Soviet-Lithuanian politician
Tatjana Jančaitytė (3 January 1911 – 1999) was a Soviet-Lithuanian politician. She served as the Minister of Social Affairs of the Lithuanian SSR in 1960–1973.
Biography
Jančaitytė was born on 3 January 1911 in Žečkalniai [lt] in the present-day Šakiai District Municipality.[1] She did not receive a more extensive education and from an early age worked in the agriculture.[2] In 1933, she joined the Lithuanian Communist Party which was outlawed at the time. For her communist activities, she was imprisoned in 1933, 1934, and 1936.[1] Her brother Alfonsas Jančaitis was also a communist who joined the 16th Rifle Division of the Red Army during World War II.[3]

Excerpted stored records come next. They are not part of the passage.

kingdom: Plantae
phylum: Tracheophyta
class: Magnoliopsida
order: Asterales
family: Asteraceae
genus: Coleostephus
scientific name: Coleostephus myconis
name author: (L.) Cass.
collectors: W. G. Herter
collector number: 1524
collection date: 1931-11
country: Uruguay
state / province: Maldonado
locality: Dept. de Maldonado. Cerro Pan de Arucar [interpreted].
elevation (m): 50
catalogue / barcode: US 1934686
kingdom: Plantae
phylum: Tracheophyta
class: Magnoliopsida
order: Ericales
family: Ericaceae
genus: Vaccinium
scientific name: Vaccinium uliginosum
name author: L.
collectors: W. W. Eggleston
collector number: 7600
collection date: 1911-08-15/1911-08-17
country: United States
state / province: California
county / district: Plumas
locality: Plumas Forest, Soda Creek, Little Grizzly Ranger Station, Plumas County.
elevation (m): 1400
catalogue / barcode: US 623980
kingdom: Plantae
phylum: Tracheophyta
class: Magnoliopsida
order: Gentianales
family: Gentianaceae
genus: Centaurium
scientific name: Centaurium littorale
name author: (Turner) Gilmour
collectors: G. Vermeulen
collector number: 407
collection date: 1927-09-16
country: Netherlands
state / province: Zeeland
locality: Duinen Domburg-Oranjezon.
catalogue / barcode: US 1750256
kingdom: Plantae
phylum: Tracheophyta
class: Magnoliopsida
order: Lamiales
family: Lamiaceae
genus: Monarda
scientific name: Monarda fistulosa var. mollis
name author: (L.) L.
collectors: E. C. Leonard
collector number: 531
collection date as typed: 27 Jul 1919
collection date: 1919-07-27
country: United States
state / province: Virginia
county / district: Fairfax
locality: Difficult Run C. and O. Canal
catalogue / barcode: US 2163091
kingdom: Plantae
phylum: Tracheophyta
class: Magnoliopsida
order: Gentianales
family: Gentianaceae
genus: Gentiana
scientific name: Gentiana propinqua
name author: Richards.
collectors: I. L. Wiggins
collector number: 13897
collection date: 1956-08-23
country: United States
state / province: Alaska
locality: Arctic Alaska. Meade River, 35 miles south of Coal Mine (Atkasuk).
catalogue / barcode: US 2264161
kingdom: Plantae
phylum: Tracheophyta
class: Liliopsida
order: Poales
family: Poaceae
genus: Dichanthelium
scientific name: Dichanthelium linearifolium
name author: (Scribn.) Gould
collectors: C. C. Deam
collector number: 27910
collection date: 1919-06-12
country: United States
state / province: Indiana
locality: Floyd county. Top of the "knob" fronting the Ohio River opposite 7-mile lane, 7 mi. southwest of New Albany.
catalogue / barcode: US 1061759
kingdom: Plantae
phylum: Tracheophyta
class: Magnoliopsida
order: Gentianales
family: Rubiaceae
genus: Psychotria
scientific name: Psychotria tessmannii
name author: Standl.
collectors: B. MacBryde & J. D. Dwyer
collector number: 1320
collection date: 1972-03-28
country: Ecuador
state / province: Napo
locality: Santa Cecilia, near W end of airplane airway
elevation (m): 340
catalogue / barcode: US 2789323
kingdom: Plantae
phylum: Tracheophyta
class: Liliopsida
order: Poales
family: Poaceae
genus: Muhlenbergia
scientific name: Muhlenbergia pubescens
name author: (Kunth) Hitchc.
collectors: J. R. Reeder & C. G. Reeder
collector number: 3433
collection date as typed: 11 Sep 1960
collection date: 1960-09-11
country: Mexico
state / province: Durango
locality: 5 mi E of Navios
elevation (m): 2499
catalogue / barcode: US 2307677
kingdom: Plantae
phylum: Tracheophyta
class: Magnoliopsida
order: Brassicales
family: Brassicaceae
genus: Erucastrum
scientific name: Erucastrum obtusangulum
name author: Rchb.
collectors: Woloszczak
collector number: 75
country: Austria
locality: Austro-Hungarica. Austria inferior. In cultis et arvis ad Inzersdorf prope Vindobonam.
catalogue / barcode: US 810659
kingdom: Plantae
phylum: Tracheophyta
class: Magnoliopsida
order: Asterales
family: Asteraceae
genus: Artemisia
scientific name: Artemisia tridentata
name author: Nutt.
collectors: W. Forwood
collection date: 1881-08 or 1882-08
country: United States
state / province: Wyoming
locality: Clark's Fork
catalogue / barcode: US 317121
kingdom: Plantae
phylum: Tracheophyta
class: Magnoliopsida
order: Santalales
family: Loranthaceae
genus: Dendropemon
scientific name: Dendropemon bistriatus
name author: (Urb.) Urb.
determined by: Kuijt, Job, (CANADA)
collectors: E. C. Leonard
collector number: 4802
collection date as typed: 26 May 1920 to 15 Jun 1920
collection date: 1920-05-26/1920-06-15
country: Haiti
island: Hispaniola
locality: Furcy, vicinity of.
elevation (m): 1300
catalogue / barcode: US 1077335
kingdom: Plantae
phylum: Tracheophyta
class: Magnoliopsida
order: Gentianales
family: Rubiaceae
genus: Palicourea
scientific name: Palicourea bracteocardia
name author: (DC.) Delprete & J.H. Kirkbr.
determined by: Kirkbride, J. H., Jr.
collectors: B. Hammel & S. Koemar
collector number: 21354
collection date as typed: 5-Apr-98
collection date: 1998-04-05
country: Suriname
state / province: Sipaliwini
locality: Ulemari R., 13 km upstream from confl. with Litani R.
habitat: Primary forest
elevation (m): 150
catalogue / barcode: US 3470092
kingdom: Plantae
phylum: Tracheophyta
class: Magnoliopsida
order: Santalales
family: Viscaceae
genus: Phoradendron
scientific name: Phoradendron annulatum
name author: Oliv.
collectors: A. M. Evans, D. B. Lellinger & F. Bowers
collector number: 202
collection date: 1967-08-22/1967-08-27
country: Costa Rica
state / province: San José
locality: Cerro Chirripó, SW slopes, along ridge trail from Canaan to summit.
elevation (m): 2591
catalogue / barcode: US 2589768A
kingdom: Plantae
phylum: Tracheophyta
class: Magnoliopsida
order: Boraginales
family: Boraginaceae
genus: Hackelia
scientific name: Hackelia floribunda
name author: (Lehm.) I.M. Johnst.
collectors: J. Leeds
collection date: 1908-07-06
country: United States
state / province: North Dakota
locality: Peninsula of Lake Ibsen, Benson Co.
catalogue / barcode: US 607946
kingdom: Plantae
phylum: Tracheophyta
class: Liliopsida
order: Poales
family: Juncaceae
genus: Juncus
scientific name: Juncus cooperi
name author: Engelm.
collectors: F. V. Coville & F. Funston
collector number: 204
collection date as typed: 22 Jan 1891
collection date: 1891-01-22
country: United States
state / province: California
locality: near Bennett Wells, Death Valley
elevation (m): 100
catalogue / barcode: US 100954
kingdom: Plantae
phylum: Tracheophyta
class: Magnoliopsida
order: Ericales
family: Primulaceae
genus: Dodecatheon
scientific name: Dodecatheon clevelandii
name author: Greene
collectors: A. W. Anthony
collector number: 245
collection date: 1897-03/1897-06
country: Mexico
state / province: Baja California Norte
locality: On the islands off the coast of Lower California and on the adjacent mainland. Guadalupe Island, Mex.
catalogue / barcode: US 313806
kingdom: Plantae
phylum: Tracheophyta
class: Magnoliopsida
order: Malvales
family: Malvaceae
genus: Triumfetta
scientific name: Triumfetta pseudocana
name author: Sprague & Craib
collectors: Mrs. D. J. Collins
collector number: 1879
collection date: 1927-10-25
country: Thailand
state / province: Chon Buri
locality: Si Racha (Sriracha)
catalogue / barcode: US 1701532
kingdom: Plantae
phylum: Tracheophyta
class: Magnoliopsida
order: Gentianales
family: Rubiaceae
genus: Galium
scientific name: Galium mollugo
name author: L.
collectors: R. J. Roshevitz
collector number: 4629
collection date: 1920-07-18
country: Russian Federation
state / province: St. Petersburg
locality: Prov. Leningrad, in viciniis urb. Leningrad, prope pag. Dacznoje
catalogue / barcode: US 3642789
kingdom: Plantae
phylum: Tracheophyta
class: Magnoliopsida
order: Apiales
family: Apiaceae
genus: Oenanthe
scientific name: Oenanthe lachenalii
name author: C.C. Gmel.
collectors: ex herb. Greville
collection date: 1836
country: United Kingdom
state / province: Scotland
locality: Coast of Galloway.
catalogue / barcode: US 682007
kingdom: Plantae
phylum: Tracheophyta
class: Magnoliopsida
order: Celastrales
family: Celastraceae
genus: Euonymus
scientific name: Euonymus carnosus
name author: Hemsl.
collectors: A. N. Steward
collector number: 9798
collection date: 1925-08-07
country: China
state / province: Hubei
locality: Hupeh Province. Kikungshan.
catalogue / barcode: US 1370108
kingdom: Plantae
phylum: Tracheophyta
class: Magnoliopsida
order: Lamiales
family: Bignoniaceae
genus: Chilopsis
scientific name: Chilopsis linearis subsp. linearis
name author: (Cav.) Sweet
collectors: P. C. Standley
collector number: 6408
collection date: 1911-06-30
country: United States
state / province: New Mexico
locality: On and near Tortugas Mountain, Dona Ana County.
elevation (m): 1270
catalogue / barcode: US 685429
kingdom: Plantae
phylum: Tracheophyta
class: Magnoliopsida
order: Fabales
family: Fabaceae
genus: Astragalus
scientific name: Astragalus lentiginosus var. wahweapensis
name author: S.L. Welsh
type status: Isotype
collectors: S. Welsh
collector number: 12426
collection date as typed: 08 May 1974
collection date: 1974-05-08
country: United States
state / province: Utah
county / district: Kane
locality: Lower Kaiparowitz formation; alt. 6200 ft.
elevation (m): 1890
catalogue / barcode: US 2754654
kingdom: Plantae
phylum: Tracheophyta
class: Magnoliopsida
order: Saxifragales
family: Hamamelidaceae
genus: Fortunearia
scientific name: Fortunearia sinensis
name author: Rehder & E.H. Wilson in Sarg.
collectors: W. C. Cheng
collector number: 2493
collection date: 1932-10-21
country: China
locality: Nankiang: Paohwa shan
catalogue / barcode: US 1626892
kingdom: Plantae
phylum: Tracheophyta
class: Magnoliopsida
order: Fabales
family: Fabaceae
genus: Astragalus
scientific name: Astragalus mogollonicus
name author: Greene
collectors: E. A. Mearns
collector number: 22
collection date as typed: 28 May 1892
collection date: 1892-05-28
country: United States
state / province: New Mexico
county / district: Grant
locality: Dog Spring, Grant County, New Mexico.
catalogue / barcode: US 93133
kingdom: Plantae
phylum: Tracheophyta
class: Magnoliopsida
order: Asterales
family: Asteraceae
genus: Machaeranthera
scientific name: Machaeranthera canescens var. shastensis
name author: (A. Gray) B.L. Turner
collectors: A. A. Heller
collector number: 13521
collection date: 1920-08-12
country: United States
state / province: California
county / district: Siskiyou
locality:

After the Soviet occupation of Lithuania in June 1940, Jančaitytė became head of the communist district committee in Šakiai. When Germany invaded the Soviet Union in 1941, she retreated from Lithuania and worked at the local communist committee in Soligalichsky District, Kostroma Oblast. In 1944, she returned to Lithuania and rejoined the district committee in Šakiai as the second secretary.[1] In 1945, she was promoted to the first secretary. In May 1949, she was accused of accounting irregularities. She was reprimanded and ordered to return 1400 rubles to the party.[2] However, she was defended by First Secretary Antanas Sniečkus and the reprimand did not interrupt her communist career.[2]
When oblasts were introduced in Lithuania in 1950, she became secretary of the Kaunas oblast committee and worked there until 1952. After graduation from the Higher Party School in 1955, she become the first secretary of the district committee in Kėdainiai. In 1960, she was appointed as the Minister of Social Affairs and served until 1973.[1]
Jančaitytė was also a member of the Central Committee of the Lithuanian Communist Party in 1949–1952 and 1956–1964 and its Audit Committee in 1966–1976. She was elected to the Supreme Soviet of the Lithuanian SSR in 1947–1971 and was a member of its Presidium in 1959–1963. She was also elected to the Supreme Soviet of the Soviet Union in 1950–1954.[1]